Tuesday, May 5, 2015

Good Quotes

    “Sometimes, I hear people talk about the different men and women of the Old Testament, and there is a hint of jealousy. They may say it, or just insinuate it, but here's what they communicate...'What would it have been like to hear God's voice and see him move in such powerful ways? I wish it was the same for us as it was for those whose stories we read about in scripture. When I get to heaven I can't wait to ask David, Elijah, or Moses what it was like.' But I think it will be just the opposite in heaven. Before we can ask David what it was like to slay a giant, to win the battles, he'll say, Tell me what it was like on earth to have the Holy Spirit inside of you, giving you strength when you are weak. We might say to Elijah, What was it like to call down fire from heaven before the prophets of Baal and to raise that boy from the dead? And I think Elijah might say, yeah, he actually ended up dying again. You tell me what it's like to have God living inside of you. What was it like to live life on earth with the Holy Spirit giving you joy when you're depressed or giving you the power to overcome that sin in your life? We might say to Moses, What was it like to follow the cloud by day and the fire by night? What was it like to meet with God on that Mountain? And Moses might say, I had to climb that mountain to meet with God. You tell me what it was like to have him dwell in you everyday. What was it like to have the Holy Spirit giving you directions when you didn't know what to do or where to go?”
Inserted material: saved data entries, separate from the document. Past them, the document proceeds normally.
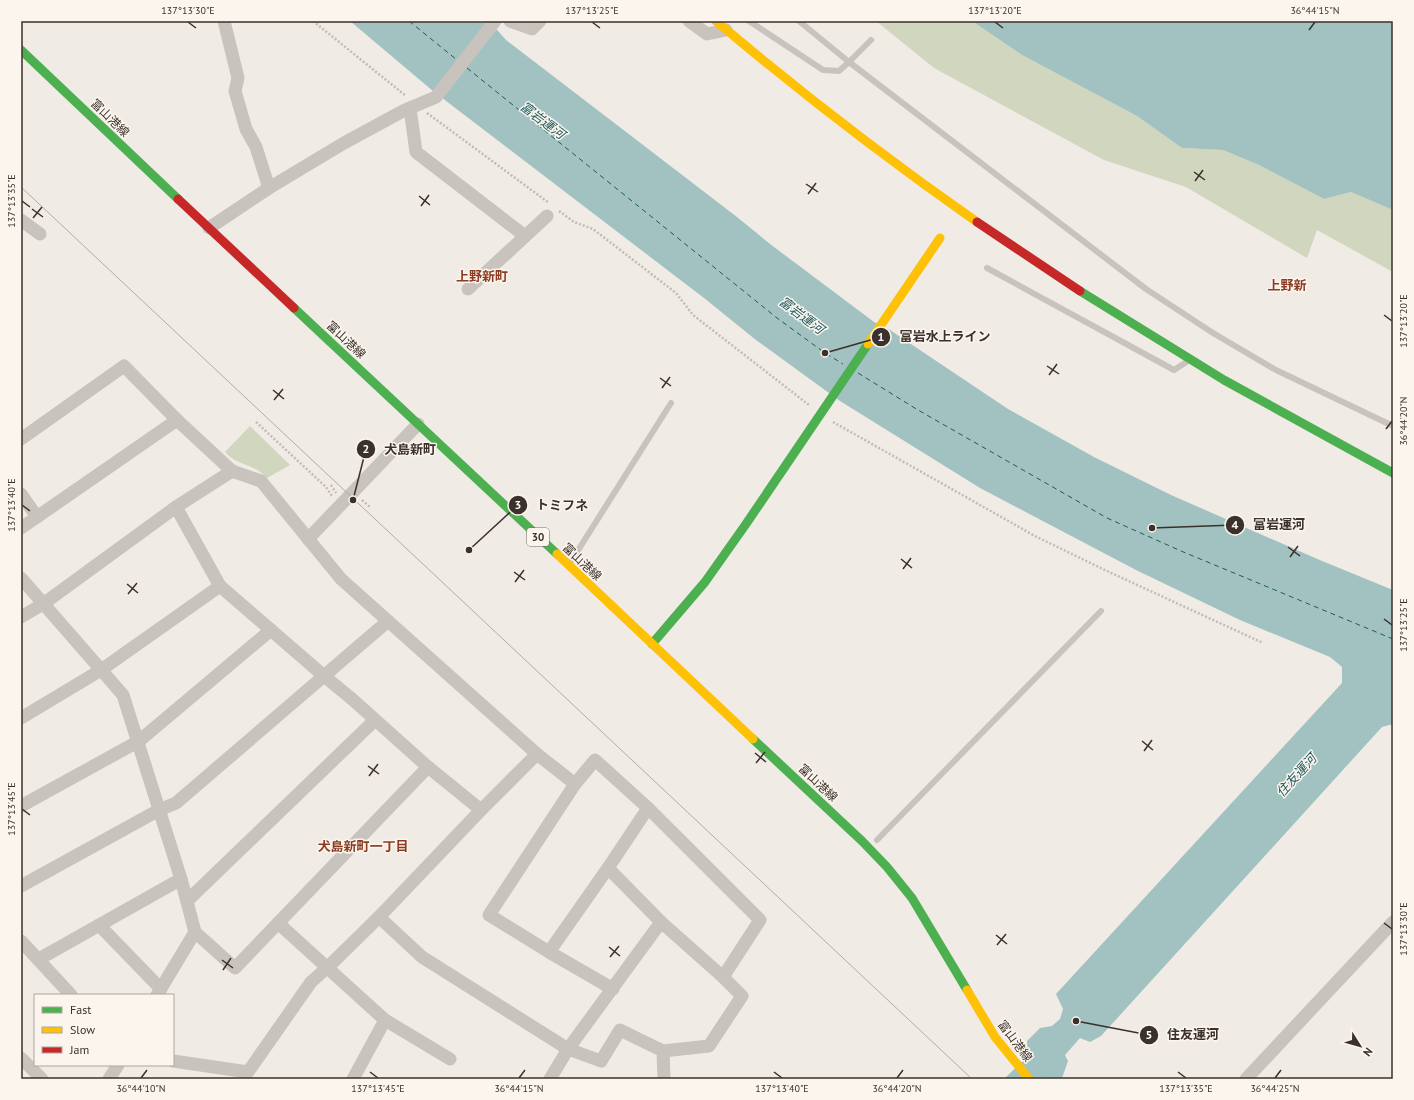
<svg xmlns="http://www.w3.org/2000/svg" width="1414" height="1100" font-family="'PT Sans','Noto Sans JP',sans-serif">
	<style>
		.green { fill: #d1d6bf }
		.water { fill: #a1c2c1 }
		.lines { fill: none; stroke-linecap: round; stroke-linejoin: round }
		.ferry { stroke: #1f5a5e; stroke-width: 1; stroke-dasharray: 5 4; stroke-linecap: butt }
		.path { stroke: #c2bbb6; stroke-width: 2.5; stroke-dasharray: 2 2; stroke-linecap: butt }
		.lane { stroke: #c9c3be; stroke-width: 6 }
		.street { stroke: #c9c3be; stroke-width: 13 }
		.fast { stroke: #4caf50; stroke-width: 9 }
		.slow { stroke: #ffc107; stroke-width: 9 }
		.jam { stroke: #c62828; stroke-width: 9 }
		.tram { stroke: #b1aca8; stroke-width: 1 }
		.ticks { fill: none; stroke: #3b302b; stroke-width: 1.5 }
		.labels { text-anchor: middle; stroke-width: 3; stroke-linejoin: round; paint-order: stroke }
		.shield { fill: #fbf5ee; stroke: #756b66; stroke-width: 1 }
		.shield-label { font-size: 11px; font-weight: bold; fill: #3b302b }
		.street-label { font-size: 12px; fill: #3b302b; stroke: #fbf5ee }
		.water-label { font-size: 13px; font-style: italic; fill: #1f5a5e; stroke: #fbf5ee }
		.neighbourhood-label { font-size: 13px; font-weight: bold; fill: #8c3b22; stroke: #fbf5ee }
		.leader { fill: none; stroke: #3b302b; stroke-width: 1.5 }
		.callout-dot { fill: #3b302b; stroke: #fbf5ee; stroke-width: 1.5 }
		.mark-label { font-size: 12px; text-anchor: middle; font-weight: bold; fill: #fff }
		.callout-label { font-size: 13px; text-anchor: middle; font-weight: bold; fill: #3b302b; stroke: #fbf5ee; stroke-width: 3; stroke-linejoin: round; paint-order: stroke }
		.neatline { fill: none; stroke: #3b302b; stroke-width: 1.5 }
		.ticks-label { font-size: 10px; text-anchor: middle; fill: #3b302b }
	</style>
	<rect width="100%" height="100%" fill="#f0ebe5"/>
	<g class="green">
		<polygon points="876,21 972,21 1022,55 1137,116 1182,148 1223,150 1259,165 1324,199 1351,192 1393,210 1393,272 1317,230 1307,258 1186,187 1104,160 934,68"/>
		<path d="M250,426l40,39 -23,13c-13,-15 -30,-12 -42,-26z"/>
	</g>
	<g class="water">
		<polygon points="350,21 479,21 481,23 489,21 506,40 737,217 770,244 874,322 890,330 1008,409 1094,457 1171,495 1322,561 1393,590 1393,724 1382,727 1101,1036 1090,1042 1080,1038 1065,1055 1068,1061 1062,1078 1049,1079 1045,1077 1042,1079 1004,1079 1028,1056 1027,1041 1040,1028 1052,1026 1060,1019 1063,1009 1056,994 1342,683 1342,667 1330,657 1240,620 1136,570 980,488 840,401 756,340 704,298 433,91"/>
		<polygon points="972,21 1393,21 1393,210 1351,192 1324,199 1259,165 1223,150 1182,148 1137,116 1022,55"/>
	</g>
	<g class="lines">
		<g class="ferry">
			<polyline points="409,21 457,60"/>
			<polyline points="467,68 777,318 825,353 843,364"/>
			<polyline points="858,373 918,410 1107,518 1181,551 1393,639"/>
		</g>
		<g class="path">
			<polyline points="313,21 406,96"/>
			<polyline points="427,113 549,203"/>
			<polyline points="559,211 574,222 593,229 676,293 693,315 809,405"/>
			<polyline points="256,422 326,487 332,496"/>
			<polyline points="833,422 1035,536 1107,571 1263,643"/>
			<polyline points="331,485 336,493"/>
			<polyline points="362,500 371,508"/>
		</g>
		<g class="lane">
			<polyline points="749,21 823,70 839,71 849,62 871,40"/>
			<polyline points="799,21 849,62 1146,289 1213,333 1276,370 1393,426"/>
			<polyline points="987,268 1174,370 1188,361"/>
			<polyline points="570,563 671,403"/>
			<polyline points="877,840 1101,611"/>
		</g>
		<g class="street">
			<polyline points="224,21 238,78 235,91 246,129 256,147 269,188"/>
			<polyline points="510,21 532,29 540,21"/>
			<polyline points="689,21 707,34 726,30"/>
			<polyline points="410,108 416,152 525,236"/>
			<polyline points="21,220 40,234"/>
			<polyline points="209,228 269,188 344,143 403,111 436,97 495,21"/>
			<polyline points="468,289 547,216"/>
			<polyline points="21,439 124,366 177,420 232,471 176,507 43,604 21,617"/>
			<polyline points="232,471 261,481 341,579 537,754 575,784 595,760 648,808 608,868 661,922 568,1049 550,1079"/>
			<polyline points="21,494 37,517"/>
			<polyline points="21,528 177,420"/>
			<polyline points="308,539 418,424"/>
			<polyline points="21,578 123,695 181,879 195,932 157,995"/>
			<polyline points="21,718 101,670 220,586"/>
			<polyline points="575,784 489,915 549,952 613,989"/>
			<polyline points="21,806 139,741 271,630"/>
			<polyline points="648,808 760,920 723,977"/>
			<polyline points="481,810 537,754"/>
			<polyline points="21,886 159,810 176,803 388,621"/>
			<polyline points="187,901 375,720"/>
			<polyline points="379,917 422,957 568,1049 601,1061 620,1030 663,1051 664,1079"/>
			<polyline points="661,922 723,977 742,996 709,1046 663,1051"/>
			<polyline points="278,923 385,1020 450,1059"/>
			<polyline points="99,925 161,989"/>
			<polyline points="195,932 235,968 428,767"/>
			<polyline points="21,941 71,995"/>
			<polyline points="549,952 608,868"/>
			<polyline points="39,959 181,879"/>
			<polyline points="21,1058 42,1079"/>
			<polyline points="173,1061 248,1072 311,982 328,967 379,917 481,810 428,767 352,699 324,676 220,586 176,507"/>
			<polyline points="109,1079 118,1065"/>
			<polyline points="353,1079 385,1020"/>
			<polyline points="1246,1079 1393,922"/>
		</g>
		<g class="fast">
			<polyline points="21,50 178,199"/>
			<polyline points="1080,291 1224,380 1393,473"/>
			<polyline points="294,308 557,554"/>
			<polyline points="652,644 705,582 746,524 868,344"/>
			<polyline points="753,739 862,841 887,867 912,898 967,990"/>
		</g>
		<g class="slow">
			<path d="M716,21c84,71 171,138 261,201"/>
			<polyline points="868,344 940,238"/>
			<polyline points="557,554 753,739"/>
			<polyline points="967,990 995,1037 1029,1079"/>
		</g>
		<g class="jam">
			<polyline points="178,199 294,308"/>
			<polyline points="977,222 1080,291"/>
		</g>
		<polyline class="tram" points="21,187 972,1079"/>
	</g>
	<path class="ticks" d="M188,22l8,6M592,22l8,6M995,22l8,6M1309,30l6,-8M1194,172l11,8M1195,181l8,-11M806,184l12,8M808,194l8,-11M419,196l11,9M22,201l8,6M421,206l8,-11M32,209l11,8M33,218l9,-11M1384,315l8,6M1047,366l12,8M1049,375l8,-11M660,378l11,8M662,388l8,-11M273,390l11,9M274,400l9,-11M1386,429l6,-8M22,505l8,6M1288,547l12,9M1290,557l8,-11M901,559l11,9M903,569l8,-11M514,572l11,8M515,582l9,-12M127,584l11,9M128,594l9,-11M1384,619l8,6M1142,741l11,9M1144,751l8,-11M755,753l11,9M756,763l9,-11M368,766l11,8M369,776l9,-12M22,809l8,6M1384,923l8,6M996,935l11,9M997,945l9,-11M609,947l11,9M610,957l9,-11M222,960l11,8M223,970l8,-12M370,1072l8,6M774,1072l8,6M1178,1072l8,6M141,1078l6,-8M519,1078l6,-8M897,1078l6,-8M1275,1078l6,-8"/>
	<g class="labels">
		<rect class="shield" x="527" y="528" width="22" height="18" rx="3"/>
		<g class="shield-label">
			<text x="538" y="541">30</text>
		</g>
		<g class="street-label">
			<text transform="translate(110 118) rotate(44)" y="4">富山港線</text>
			<text transform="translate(346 340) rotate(43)" y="4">富山港線</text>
			<text transform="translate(582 562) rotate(43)" y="4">富山港線</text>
			<text transform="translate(818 783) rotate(43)" y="4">富山港線</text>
			<text transform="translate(1015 1041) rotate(53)" y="4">富山港線</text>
		</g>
		<g class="water-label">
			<text transform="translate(543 120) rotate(37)" y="5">富岩運河</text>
			<text transform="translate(802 315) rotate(37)" y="5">富岩運河</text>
			<text transform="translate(1296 775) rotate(-48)" y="5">住友運河</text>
		</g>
		<g class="neighbourhood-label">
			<text x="482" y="281">上野新町</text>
			<text x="1287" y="290">上野新</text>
			<text x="363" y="851">犬島新町一丁目</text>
		</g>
	</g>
	<path class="leader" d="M825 353L881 337M353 500L366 449M469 550L518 505M1152 528L1235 525M1076 1021L1149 1035"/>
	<g class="callout-dot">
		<circle cx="825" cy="353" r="4"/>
		<circle cx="353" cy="500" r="4"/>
		<circle cx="469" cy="550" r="4"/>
		<circle cx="1152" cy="528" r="4"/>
		<circle cx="1076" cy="1021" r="4"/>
		<circle cx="881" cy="337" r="10"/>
		<circle cx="366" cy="449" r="10"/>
		<circle cx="518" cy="505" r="10"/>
		<circle cx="1235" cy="525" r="10"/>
		<circle cx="1149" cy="1035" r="10"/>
	</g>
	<g class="mark-label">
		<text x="881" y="341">1</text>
		<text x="366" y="453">2</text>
		<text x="518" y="509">3</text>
		<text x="1235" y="529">4</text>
		<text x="1149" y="1039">5</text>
	</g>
	<g class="callout-label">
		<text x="945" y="341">富岩水上ライン</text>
		<text x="410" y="454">犬島新町</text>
		<text x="562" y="510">トミフネ</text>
		<text x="1279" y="529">富岩運河</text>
		<text x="1193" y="1039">住友運河</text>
	</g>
	<rect width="1414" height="1100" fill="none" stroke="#fbf5ee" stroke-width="44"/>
	<rect x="34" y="994" width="140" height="72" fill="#fbf5ee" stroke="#aea6a0"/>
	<rect x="42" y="1007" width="20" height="6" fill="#4caf50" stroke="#aea6a0"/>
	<text x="70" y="1014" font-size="12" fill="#3b302b">Fast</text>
	<rect x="42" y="1027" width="20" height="6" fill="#ffc107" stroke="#aea6a0"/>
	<text x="70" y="1034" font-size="12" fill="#3b302b">Slow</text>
	<rect x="42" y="1047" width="20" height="6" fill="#c62828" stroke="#aea6a0"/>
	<text x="70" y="1054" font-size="12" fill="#3b302b">Jam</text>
	<g transform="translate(1360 1046) rotate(127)" stroke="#fbf5ee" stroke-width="3" paint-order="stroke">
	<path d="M0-3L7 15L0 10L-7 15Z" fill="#3b302b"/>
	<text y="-6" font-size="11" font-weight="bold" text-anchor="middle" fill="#3b302b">N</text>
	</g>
	<rect x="22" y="22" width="1370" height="1056" class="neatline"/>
	<g class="ticks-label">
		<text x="188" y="14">137°13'30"E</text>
		<text x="592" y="14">137°13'25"E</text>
		<text x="995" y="14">137°13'20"E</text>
		<text x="1315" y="14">36°44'15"N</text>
		<text transform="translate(11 201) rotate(-90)" y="4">137°13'35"E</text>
		<text transform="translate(1403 321) rotate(-90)" y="4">137°13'20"E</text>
		<text transform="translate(1403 421) rotate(-90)" y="4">36°44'20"N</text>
		<text transform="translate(11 505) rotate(-90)" y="4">137°13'40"E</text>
		<text transform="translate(1403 625) rotate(-90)" y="4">137°13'25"E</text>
		<text transform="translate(11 809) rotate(-90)" y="4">137°13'45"E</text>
		<text transform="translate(1403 929) rotate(-90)" y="4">137°13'30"E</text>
		<text x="141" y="1092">36°44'10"N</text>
		<text x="378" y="1092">137°13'45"E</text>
		<text x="519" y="1092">36°44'15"N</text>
		<text x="782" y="1092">137°13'40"E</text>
		<text x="897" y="1092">36°44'20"N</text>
		<text x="1186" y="1092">137°13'35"E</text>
		<text x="1275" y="1092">36°44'25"N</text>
	</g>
</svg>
    "These religious types were the fans that Jesus seems to have the most trouble with. Fans who will walk into a restaurant and bow their heads to pray before a meal just in case someone is watching. Fans who won’t go to R-rated movies at the theater, but have a number of them saved on their DVR at home. Fans who may feed the hungry and help the needy, and then they make sure they work it into every conversation for the next two weeks. Fans who make sure people see them put in their offering at church, but they haven’t considered reaching out to their neighbor who lost a job and can’t pay the bills. Fans who like seeing other people fail because in their minds it makes them look better. Fans whose primary concern in raising their children is what other people think. Fans who are reading this and assuming I’m describing someone else. Fans who have worn the mask for so long they have fooled even themselves.”

                                    -Kyle Idleman, Not a Fan

    It looks like I have another book to add to my reading list! 

Sunday, May 3, 2015


    Hey, y'all! I just wanted to keep everyone posted on here as to what was going on. I will probably be a bit sporatic the next few days with posting. I've gotten a bit behind in school, and I am trying to make a concerted effort these next few weeks to buckle down and get done what needs doing. I also have some life decisions to research these next few weeks too, so it will be a busy time. Plus, I'm coming down to the final couple of weeks of training for World Championships. I'd appreciate y'all's prayers immensely!

    Hopefully, I'll be able to post on Romans 8 soon. Until then, it wouldn't be a bad thing for y'all to get a head start and start reading Rom. 8 on your own. Just saying!